- To do -
Restate the records below word for word, and omit the images they hold.

- Information provided -
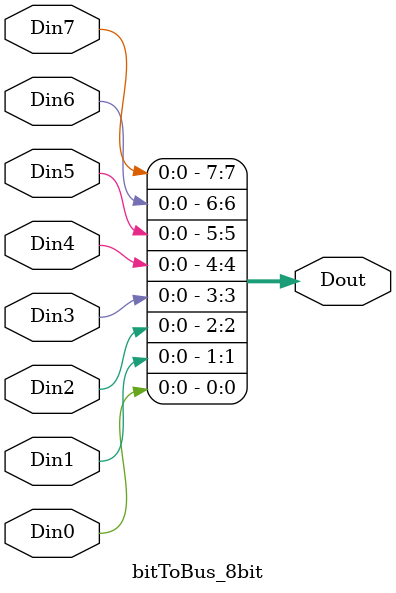
<source format=v>


module bitToBus_8bit(
	Din0,
	Din1,
	Din2,
	Din3,
	Din4,
	Din5,
	Din6,
	Din7,
	Dout
);


input wire	Din0;
input wire	Din1;
input wire	Din2;
input wire	Din3;
input wire	Din4;
input wire	Din5;
input wire	Din6;
input wire	Din7;
output wire	[7:0] Dout;





assign	Dout[7] = Din7;
assign	Dout[6] = Din6;
assign	Dout[5] = Din5;
assign	Dout[4] = Din4;
assign	Dout[3] = Din3;
assign	Dout[2] = Din2;
assign	Dout[1] = Din1;
assign	Dout[0] = Din0;

endmodule

</source>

- Response for this exercise -
<source format=v>


module bitToBus_8bit(
	Din0,
	Din1,
	Din2,
	Din3,
	Din4,
	Din5,
	Din6,
	Din7,
	Dout
);


input wire	Din0;
input wire	Din1;
input wire	Din2;
input wire	Din3;
input wire	Din4;
input wire	Din5;
input wire	Din6;
input wire	Din7;
output wire	[7:0] Dout;





assign	Dout[7] = Din7;
assign	Dout[6] = Din6;
assign	Dout[5] = Din5;
assign	Dout[4] = Din4;
assign	Dout[3] = Din3;
assign	Dout[2] = Din2;
assign	Dout[1] = Din1;
assign	Dout[0] = Din0;

endmodule

</source>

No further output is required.